鉄道路線の直流区間で「電圧発生なし、電気抵抗ゼロ、送電損失なし、高い電流値」などのメリットを見込み導入が期待されている直流超電導ケーブル。実用化に向けて一歩前進です。

超電導き電ケーブルシステムを研究開発してきた鉄道総合技術研究所は8月4日、実用段階にちかい新たな超電導き電ケーブルシステムを開発。その概要を発表しました。

超電導き電ケーブルシステムは、高温超電導材料で構成された線材を冷却し、電気抵抗 0オームの超電導状態にして電気を流す仕組み。実現させるためには、約マイナス196度(77ケルビン)の液体窒素を冷媒とする冷却システムが必要になります。そのため、高性能で安定した冷却機構の開発が課題のひとつとされていました。

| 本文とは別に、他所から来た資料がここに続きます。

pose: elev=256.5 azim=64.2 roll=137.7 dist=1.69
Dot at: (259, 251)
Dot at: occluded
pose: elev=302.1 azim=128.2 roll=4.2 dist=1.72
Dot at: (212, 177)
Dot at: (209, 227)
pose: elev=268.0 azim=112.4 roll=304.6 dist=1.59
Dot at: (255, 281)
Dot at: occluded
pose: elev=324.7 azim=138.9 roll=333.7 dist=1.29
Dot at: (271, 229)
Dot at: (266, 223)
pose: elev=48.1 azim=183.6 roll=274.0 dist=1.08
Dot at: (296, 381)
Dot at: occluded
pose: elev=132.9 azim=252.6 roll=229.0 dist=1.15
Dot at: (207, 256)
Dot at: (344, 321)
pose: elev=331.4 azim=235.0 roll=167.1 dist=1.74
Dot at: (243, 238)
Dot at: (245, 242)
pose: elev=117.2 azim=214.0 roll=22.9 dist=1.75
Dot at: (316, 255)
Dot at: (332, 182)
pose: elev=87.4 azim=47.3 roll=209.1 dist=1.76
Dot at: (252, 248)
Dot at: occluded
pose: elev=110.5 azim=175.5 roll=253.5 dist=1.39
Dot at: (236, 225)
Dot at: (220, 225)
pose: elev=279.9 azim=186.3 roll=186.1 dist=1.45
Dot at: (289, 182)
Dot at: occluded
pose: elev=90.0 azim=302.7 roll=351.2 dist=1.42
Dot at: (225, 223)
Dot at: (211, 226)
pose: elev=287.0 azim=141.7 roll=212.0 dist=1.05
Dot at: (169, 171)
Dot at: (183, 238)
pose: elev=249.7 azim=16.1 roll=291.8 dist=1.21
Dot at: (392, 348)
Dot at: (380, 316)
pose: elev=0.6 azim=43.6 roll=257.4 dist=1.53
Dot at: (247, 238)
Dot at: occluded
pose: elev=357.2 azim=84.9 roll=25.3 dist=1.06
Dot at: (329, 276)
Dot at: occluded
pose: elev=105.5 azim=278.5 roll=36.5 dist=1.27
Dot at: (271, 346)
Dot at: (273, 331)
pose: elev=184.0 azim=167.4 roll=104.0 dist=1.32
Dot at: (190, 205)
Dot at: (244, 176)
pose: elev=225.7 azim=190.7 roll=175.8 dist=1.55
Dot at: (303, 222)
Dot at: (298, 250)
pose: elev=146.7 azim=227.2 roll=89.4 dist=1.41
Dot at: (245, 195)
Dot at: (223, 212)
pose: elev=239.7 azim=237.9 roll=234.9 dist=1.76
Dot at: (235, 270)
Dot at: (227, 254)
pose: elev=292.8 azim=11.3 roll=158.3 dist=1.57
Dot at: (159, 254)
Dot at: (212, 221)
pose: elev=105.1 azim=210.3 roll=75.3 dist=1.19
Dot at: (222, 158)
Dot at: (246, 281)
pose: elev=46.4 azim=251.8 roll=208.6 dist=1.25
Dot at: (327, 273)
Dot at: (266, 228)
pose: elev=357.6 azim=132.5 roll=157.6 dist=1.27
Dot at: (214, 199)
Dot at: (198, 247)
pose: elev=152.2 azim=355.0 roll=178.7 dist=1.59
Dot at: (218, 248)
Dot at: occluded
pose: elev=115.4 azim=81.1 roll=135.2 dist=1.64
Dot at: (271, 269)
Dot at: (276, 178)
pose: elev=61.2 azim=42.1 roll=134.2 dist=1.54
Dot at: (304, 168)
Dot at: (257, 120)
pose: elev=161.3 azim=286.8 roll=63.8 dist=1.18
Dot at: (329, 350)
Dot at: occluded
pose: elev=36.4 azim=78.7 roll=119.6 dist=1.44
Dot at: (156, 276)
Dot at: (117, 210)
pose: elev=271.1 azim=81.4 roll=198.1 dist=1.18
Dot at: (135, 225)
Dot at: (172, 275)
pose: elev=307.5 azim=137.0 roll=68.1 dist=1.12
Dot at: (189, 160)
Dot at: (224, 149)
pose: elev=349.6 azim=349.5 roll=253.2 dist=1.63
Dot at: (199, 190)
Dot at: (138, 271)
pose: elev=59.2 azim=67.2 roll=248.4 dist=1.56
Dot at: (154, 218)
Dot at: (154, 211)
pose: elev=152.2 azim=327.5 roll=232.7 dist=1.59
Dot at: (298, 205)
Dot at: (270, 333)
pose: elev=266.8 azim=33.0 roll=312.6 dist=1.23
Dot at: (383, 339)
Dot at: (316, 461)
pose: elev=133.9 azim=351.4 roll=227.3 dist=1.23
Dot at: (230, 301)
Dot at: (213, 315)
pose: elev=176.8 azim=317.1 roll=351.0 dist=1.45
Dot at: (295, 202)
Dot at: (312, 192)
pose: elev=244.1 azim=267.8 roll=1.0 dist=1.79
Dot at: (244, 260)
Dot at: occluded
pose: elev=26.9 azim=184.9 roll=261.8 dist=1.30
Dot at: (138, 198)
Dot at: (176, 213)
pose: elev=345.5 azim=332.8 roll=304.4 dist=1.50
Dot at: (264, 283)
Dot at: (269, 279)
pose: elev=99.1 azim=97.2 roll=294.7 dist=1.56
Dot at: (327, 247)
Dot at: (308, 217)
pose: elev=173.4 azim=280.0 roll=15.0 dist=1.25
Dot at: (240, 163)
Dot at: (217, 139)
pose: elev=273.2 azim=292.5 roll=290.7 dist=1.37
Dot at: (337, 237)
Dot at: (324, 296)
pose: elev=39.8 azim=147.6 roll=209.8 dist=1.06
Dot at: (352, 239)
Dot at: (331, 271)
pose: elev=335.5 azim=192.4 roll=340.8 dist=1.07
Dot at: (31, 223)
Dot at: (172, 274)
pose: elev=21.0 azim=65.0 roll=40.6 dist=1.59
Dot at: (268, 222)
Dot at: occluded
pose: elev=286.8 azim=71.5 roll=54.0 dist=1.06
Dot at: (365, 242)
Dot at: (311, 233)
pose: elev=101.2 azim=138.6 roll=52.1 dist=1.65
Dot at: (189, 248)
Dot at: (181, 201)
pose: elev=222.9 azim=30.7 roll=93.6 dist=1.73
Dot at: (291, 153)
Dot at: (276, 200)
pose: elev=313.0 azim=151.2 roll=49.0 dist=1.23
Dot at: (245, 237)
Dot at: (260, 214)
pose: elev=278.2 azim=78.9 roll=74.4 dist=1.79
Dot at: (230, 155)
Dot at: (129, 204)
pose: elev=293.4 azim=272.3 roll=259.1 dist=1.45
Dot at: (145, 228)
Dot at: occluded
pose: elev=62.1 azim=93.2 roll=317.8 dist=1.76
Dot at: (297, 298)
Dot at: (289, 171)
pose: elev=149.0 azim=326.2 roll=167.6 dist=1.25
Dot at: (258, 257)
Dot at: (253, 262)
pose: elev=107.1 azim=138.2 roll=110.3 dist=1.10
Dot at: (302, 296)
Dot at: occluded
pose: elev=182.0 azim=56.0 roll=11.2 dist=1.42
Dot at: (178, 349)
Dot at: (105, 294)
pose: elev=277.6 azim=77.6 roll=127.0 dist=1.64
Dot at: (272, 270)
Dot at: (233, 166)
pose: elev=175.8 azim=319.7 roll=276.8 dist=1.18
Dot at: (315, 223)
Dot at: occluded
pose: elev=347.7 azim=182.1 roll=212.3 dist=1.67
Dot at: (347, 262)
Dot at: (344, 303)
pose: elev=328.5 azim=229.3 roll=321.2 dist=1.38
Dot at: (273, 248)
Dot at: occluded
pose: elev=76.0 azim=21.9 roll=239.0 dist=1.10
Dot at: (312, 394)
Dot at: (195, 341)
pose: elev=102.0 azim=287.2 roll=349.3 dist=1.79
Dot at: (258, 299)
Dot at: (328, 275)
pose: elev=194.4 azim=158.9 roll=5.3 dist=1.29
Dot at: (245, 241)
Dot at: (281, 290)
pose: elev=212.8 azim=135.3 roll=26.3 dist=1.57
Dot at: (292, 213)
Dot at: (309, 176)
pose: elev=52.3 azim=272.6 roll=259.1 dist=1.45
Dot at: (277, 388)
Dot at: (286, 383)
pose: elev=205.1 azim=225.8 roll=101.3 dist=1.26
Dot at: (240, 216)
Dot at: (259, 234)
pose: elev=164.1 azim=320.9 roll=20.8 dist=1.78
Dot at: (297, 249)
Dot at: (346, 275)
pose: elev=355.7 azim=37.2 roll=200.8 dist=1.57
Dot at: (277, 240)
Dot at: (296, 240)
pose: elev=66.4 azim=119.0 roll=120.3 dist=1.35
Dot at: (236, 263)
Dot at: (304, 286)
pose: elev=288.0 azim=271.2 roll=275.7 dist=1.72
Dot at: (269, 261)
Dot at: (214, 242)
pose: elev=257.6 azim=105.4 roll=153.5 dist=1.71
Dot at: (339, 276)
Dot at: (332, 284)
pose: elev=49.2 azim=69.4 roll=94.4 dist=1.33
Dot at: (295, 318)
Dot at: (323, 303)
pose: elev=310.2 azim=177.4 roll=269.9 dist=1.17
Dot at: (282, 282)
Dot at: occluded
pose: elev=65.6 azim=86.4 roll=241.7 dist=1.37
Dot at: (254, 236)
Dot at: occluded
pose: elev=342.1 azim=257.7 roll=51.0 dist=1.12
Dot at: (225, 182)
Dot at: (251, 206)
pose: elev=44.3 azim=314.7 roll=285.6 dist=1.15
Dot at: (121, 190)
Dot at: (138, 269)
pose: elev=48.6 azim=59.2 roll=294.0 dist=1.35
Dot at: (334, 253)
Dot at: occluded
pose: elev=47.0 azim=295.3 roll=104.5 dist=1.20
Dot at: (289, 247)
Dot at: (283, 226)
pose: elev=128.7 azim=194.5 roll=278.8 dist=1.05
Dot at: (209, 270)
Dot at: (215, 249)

今回、鉄道総研が発表したシステムは、実路線での試験に向け、冷却機構を改良することで安定性を向上。新たな冷却機構は、ケーブル超電導部に熱絶縁性能の高い材料を使用し、ケーブル内部の温度を均一に保つとともに、端末部の熱侵入を低減。さらにケーブル専用に設計したブレイトンサイクル方式の冷凍機を適用しました。

この新システムにより、冷凍機が停止した場合でも2〜3日は超伝導状態を保持可能、サブクーラー不要といった進化をとげ、2週間連続運転しても異常がないことも確認されました。

新システムでは、超電導線材の量を増やし、電流容量8000アンペア以上を達成(長さ408メートル)。この数字は、変電所間で、10両前後の車両が2〜3本が走る都市近郊路線を想定したシーンに対応。同社は今後、実路線での送電試験も計画しています。